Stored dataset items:
======

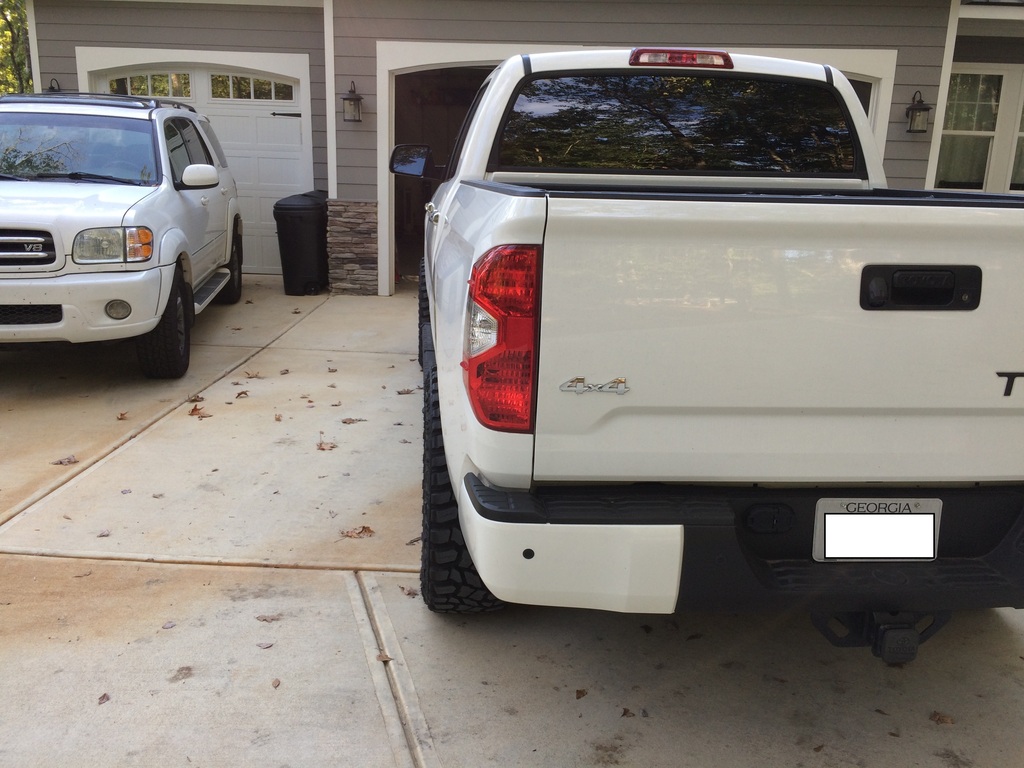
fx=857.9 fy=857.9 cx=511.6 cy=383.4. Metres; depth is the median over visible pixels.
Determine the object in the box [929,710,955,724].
leaf
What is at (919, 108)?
wall lantern
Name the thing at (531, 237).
pickup truck
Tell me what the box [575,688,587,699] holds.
leaf
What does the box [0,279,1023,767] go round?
driveway
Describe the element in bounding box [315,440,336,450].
leaf
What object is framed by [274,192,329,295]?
trash bin
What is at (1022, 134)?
window
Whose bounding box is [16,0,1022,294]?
house
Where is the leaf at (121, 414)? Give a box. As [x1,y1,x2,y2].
[116,411,128,419]
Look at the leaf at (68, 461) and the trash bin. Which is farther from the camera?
the trash bin
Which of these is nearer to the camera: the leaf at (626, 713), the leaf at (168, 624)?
the leaf at (626, 713)
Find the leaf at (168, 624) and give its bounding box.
[161,620,176,629]
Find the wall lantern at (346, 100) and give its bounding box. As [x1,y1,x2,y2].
[341,81,362,122]
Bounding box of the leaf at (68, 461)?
[52,455,78,465]
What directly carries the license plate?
attached to the pickup truck
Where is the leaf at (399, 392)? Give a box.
[396,388,415,394]
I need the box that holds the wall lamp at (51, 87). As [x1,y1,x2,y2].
[47,78,61,92]
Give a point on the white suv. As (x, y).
(189, 207)
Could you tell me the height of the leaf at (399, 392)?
0.045 m
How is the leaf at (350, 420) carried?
on the driveway
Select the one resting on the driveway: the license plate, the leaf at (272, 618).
the leaf at (272, 618)
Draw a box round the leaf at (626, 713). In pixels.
[620,707,634,717]
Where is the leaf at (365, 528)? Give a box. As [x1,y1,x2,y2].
[340,525,374,538]
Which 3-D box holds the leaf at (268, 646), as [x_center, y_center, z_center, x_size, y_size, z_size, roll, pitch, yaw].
[-0.768,0.811,2.672,0.066,0.014,0.063,14,19,39]
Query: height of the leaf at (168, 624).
0.017 m
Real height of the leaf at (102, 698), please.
0.016 m
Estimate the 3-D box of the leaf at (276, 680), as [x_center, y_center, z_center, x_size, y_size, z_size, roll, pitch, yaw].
[-0.684,0.861,2.476,0.044,0.016,0.068,-6,17,-27]
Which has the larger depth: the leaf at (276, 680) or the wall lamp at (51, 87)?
the wall lamp at (51, 87)
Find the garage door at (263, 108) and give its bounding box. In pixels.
[84,57,307,272]
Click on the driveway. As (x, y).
(172, 571)
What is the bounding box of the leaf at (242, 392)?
[234,389,249,398]
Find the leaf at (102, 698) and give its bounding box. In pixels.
[97,692,110,704]
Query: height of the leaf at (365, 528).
0.039 m
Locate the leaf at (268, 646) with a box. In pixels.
[256,641,274,649]
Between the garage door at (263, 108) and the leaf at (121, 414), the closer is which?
the leaf at (121, 414)
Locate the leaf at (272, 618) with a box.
[256,614,280,621]
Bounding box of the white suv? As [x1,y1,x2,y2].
[0,92,241,378]
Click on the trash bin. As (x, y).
(293, 222)
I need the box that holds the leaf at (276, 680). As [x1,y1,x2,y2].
[270,677,281,688]
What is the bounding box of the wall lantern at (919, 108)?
[905,90,931,134]
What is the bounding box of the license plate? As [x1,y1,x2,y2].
[812,498,940,561]
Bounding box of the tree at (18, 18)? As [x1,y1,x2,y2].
[0,0,32,94]
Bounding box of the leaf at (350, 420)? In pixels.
[341,417,365,424]
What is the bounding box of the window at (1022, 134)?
[1006,71,1023,191]
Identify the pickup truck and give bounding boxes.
[395,44,1023,631]
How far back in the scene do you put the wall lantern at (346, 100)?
9.03 m
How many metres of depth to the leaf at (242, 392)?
5.36 m
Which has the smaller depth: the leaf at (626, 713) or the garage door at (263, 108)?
the leaf at (626, 713)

======

Pictures don't belong in the copy. Transcribe every record exactly as it appears.

fx=857.9 fy=857.9 cx=511.6 cy=383.4. Metres; depth is the median over visible pixels.
Determine the object in the box [929,710,955,724].
leaf
What is at (919, 108)?
wall lantern
Name the thing at (531, 237).
pickup truck
Tell me what the box [575,688,587,699] holds.
leaf
What does the box [0,279,1023,767] go round?
driveway
Describe the element in bounding box [315,440,336,450].
leaf
What object is framed by [274,192,329,295]?
trash bin
What is at (1022, 134)?
window
Whose bounding box is [16,0,1022,294]?
house
Where is the leaf at (121, 414)? Give a box. As [x1,y1,x2,y2].
[116,411,128,419]
Look at the leaf at (68, 461) and the trash bin. Which is farther from the camera?
the trash bin
Which of these is nearer to the camera: the leaf at (626, 713), the leaf at (168, 624)?
the leaf at (626, 713)
Find the leaf at (168, 624) and give its bounding box.
[161,620,176,629]
Find the wall lantern at (346, 100) and give its bounding box. As [x1,y1,x2,y2].
[341,81,362,122]
Bounding box of the leaf at (68, 461)?
[52,455,78,465]
What directly carries the license plate?
attached to the pickup truck
Where is the leaf at (399, 392)? Give a box.
[396,388,415,394]
I need the box that holds the wall lamp at (51, 87). As [x1,y1,x2,y2].
[47,78,61,92]
Give a point on the white suv. As (x, y).
(189, 207)
Could you tell me the height of the leaf at (399, 392)?
0.045 m
How is the leaf at (350, 420) carried?
on the driveway
Select the one resting on the driveway: the license plate, the leaf at (272, 618).
the leaf at (272, 618)
Draw a box round the leaf at (626, 713). In pixels.
[620,707,634,717]
Where is the leaf at (365, 528)? Give a box. As [x1,y1,x2,y2].
[340,525,374,538]
Which 3-D box holds the leaf at (268, 646), as [x_center, y_center, z_center, x_size, y_size, z_size, roll, pitch, yaw].
[-0.768,0.811,2.672,0.066,0.014,0.063,14,19,39]
Query: height of the leaf at (168, 624).
0.017 m
Real height of the leaf at (102, 698), please.
0.016 m
Estimate the 3-D box of the leaf at (276, 680), as [x_center, y_center, z_center, x_size, y_size, z_size, roll, pitch, yaw].
[-0.684,0.861,2.476,0.044,0.016,0.068,-6,17,-27]
Which has the larger depth: the leaf at (276, 680) or the wall lamp at (51, 87)?
the wall lamp at (51, 87)
Find the garage door at (263, 108) and give its bounding box. In pixels.
[84,57,307,272]
Click on the driveway. As (x, y).
(172, 571)
What is the bounding box of the leaf at (242, 392)?
[234,389,249,398]
Find the leaf at (102, 698) and give its bounding box. In pixels.
[97,692,110,704]
Query: height of the leaf at (365, 528).
0.039 m
Locate the leaf at (268, 646) with a box. In pixels.
[256,641,274,649]
Between the garage door at (263, 108) and the leaf at (121, 414), the closer is which?
the leaf at (121, 414)
Locate the leaf at (272, 618) with a box.
[256,614,280,621]
Bounding box of the white suv? As [x1,y1,x2,y2].
[0,92,241,378]
Click on the trash bin. As (x, y).
(293, 222)
I need the box that holds the leaf at (276, 680). As [x1,y1,x2,y2].
[270,677,281,688]
What is the bounding box of the wall lantern at (919, 108)?
[905,90,931,134]
What is the bounding box of the license plate? As [x1,y1,x2,y2].
[812,498,940,561]
Bounding box of the tree at (18, 18)? As [x1,y1,x2,y2].
[0,0,32,94]
Bounding box of the leaf at (350, 420)? In pixels.
[341,417,365,424]
What is the bounding box of the window at (1022, 134)?
[1006,71,1023,191]
Identify the pickup truck and give bounding boxes.
[395,44,1023,631]
How far back in the scene do you put the wall lantern at (346, 100)?
9.03 m
How many metres of depth to the leaf at (242, 392)?
5.36 m
Which has the smaller depth: the leaf at (626, 713) or the garage door at (263, 108)?
the leaf at (626, 713)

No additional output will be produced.